- [Extracted records]
+ + + + + + +
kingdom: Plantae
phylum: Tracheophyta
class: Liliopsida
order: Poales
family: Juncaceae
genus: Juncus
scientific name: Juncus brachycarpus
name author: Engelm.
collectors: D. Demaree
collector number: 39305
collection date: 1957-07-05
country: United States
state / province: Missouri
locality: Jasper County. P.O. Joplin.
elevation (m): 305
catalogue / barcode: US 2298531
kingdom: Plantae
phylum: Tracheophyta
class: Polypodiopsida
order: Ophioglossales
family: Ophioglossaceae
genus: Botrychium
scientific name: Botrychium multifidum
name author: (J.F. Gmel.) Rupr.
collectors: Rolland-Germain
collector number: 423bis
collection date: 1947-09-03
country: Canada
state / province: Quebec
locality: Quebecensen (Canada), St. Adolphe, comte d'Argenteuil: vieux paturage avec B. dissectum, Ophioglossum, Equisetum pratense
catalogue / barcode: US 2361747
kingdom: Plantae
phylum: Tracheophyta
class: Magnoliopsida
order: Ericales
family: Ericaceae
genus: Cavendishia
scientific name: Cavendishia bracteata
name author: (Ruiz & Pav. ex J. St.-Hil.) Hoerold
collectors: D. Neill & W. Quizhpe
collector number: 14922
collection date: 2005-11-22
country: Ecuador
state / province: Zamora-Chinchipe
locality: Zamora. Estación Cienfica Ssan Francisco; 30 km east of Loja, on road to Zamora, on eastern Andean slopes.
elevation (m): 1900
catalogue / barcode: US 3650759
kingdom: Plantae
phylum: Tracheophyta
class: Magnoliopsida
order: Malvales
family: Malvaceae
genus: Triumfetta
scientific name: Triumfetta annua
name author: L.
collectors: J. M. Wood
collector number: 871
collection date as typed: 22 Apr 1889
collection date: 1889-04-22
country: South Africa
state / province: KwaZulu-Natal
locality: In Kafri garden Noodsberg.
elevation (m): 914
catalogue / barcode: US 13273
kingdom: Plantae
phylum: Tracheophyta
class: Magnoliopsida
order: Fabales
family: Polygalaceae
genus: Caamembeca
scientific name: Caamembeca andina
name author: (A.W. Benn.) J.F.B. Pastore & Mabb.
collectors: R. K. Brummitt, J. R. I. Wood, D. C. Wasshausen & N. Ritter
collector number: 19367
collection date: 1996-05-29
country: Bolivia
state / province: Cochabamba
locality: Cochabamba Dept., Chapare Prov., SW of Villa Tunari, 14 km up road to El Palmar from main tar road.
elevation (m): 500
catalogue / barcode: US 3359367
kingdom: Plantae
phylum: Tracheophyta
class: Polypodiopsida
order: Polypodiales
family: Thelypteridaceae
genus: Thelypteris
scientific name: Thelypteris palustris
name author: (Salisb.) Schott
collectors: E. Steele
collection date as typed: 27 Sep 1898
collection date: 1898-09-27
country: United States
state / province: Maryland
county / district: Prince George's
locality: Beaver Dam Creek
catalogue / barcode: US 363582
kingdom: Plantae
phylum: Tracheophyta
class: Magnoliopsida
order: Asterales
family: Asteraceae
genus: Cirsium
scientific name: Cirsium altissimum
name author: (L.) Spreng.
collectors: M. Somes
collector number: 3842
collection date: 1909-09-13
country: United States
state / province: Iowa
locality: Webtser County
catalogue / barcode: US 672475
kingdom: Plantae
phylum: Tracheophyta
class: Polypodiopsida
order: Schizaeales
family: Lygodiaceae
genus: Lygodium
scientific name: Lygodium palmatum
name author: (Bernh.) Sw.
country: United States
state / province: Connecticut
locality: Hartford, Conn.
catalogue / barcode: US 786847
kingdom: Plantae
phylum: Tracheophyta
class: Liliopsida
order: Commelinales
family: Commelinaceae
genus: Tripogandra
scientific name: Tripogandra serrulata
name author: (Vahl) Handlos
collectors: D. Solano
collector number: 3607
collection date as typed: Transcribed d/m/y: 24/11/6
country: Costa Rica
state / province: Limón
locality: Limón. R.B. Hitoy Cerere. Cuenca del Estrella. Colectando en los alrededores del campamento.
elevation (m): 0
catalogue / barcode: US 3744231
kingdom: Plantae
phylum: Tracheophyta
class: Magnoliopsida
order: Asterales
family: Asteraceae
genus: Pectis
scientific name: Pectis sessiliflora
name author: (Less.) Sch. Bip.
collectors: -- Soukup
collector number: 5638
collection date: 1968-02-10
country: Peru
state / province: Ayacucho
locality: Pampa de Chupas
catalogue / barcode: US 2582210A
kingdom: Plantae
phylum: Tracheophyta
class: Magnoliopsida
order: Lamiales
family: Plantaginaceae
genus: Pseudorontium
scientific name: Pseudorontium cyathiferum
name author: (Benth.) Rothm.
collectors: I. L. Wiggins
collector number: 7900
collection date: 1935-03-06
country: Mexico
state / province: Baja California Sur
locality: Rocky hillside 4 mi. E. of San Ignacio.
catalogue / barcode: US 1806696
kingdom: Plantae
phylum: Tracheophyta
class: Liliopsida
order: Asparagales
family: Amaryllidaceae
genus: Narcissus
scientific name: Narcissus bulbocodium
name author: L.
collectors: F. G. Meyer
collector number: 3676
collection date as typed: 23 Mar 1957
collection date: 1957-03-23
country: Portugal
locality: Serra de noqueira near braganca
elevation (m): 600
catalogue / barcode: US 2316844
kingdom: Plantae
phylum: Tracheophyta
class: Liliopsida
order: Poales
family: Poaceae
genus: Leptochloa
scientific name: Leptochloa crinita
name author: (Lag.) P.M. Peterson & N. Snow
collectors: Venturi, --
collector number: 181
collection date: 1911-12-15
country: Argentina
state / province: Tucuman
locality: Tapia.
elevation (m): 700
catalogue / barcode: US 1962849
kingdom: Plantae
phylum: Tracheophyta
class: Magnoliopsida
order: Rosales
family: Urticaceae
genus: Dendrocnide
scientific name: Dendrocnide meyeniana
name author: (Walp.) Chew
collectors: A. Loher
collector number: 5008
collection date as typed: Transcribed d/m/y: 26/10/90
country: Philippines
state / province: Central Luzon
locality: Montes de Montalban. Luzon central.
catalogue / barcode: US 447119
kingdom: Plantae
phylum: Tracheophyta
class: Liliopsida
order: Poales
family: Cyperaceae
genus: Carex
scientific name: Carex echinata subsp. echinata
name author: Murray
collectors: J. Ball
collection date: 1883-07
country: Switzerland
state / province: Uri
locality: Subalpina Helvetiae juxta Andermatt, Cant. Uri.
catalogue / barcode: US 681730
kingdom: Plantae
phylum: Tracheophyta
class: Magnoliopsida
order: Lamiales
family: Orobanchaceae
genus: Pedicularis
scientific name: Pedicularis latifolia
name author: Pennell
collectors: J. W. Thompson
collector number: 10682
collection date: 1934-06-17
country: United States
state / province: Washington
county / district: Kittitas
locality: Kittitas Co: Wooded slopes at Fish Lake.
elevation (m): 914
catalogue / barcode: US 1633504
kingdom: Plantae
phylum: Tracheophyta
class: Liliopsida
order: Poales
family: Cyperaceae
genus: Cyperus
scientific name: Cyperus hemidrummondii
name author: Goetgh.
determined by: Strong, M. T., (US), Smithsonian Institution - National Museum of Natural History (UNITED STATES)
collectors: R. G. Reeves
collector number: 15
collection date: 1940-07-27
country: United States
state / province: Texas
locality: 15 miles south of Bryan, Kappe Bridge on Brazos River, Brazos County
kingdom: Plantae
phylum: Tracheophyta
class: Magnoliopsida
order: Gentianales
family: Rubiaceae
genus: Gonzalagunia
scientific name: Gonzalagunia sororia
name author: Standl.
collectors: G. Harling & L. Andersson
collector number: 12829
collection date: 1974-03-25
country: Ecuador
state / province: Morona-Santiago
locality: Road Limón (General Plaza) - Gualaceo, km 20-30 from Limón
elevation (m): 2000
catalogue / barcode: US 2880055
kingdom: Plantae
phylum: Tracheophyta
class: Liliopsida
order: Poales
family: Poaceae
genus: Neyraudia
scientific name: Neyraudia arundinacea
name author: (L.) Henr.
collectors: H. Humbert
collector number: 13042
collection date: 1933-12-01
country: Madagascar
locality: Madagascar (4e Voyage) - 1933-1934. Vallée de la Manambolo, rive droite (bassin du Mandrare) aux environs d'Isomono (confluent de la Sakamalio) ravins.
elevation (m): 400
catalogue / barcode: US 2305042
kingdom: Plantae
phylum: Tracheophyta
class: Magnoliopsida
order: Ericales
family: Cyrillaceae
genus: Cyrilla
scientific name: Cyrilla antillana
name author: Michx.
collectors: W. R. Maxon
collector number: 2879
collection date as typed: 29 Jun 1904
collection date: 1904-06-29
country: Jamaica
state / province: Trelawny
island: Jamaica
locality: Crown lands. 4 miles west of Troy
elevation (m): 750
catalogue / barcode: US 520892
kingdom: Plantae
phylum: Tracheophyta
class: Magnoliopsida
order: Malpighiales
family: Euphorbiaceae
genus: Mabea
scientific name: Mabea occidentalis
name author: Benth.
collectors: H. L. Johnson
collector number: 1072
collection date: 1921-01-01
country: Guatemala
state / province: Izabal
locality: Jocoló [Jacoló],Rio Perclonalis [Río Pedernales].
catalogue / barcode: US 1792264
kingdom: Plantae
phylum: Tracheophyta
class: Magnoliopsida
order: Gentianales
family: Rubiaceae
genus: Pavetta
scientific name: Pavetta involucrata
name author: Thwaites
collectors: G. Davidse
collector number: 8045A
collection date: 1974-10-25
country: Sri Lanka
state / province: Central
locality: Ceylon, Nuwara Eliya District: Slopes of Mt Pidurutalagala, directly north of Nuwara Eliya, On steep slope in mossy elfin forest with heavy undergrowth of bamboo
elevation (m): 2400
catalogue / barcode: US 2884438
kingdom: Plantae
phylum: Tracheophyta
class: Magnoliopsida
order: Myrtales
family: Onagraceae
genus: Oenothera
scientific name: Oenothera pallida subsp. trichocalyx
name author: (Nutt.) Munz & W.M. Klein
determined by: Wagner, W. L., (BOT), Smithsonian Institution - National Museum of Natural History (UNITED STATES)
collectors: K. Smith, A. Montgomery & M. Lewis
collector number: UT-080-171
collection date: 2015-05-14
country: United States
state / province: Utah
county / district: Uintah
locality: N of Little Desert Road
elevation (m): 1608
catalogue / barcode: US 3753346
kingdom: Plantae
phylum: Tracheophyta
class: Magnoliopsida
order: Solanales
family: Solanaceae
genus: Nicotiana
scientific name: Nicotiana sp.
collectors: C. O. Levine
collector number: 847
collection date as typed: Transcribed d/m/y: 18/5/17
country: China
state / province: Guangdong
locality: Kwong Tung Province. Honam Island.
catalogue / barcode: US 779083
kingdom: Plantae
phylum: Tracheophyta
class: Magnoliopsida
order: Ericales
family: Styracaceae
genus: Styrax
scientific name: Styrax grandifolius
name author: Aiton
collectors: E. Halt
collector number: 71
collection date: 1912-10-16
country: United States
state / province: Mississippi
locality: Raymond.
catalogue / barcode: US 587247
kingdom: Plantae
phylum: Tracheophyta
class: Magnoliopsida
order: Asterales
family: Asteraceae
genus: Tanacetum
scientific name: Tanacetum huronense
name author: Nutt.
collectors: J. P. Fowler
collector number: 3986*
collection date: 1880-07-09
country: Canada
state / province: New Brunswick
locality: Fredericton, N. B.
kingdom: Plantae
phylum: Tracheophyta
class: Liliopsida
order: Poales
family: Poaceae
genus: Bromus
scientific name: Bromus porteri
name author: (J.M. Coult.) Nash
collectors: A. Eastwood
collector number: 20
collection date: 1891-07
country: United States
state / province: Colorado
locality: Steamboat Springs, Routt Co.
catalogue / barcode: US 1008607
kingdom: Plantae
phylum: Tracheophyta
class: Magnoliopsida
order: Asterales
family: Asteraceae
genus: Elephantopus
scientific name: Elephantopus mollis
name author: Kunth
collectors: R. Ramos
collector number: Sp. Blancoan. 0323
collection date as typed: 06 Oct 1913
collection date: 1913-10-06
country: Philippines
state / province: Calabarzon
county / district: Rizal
+ + + + + + +
- [Problem]
Reproduce word for word the lines of the data above, from the line with "collection date as typed: 27 Sep 1898" to the line with "catalogue / barcode: US 1806696", including both of those lines.

- [Right answer]
collection date as typed: 27 Sep 1898
collection date: 1898-09-27
country: United States
state / province: Maryland
county / district: Prince George's
locality: Beaver Dam Creek
catalogue / barcode: US 363582
kingdom: Plantae
phylum: Tracheophyta
class: Magnoliopsida
order: Asterales
family: Asteraceae
genus: Cirsium
scientific name: Cirsium altissimum
name author: (L.) Spreng.
collectors: M. Somes
collector number: 3842
collection date: 1909-09-13
country: United States
state / province: Iowa
locality: Webtser County
catalogue / barcode: US 672475
kingdom: Plantae
phylum: Tracheophyta
class: Polypodiopsida
order: Schizaeales
family: Lygodiaceae
genus: Lygodium
scientific name: Lygodium palmatum
name author: (Bernh.) Sw.
country: United States
state / province: Connecticut
locality: Hartford, Conn.
catalogue / barcode: US 786847
kingdom: Plantae
phylum: Tracheophyta
class: Liliopsida
order: Commelinales
family: Commelinaceae
genus: Tripogandra
scientific name: Tripogandra serrulata
name author: (Vahl) Handlos
collectors: D. Solano
collector number: 3607
collection date as typed: Transcribed d/m/y: 24/11/6
country: Costa Rica
state / province: Limón
locality: Limón. R.B. Hitoy Cerere. Cuenca del Estrella. Colectando en los alrededores del campamento.
elevation (m): 0
catalogue / barcode: US 3744231
kingdom: Plantae
phylum: Tracheophyta
class: Magnoliopsida
order: Asterales
family: Asteraceae
genus: Pectis
scientific name: Pectis sessiliflora
name author: (Less.) Sch. Bip.
collectors: -- Soukup
collector number: 5638
collection date: 1968-02-10
country: Peru
state / province: Ayacucho
locality: Pampa de Chupas
catalogue / barcode: US 2582210A
kingdom: Plantae
phylum: Tracheophyta
class: Magnoliopsida
order: Lamiales
family: Plantaginaceae
genus: Pseudorontium
scientific name: Pseudorontium cyathiferum
name author: (Benth.) Rothm.
collectors: I. L. Wiggins
collector number: 7900
collection date: 1935-03-06
country: Mexico
state / province: Baja California Sur
locality: Rocky hillside 4 mi. E. of San Ignacio.
catalogue / barcode: US 1806696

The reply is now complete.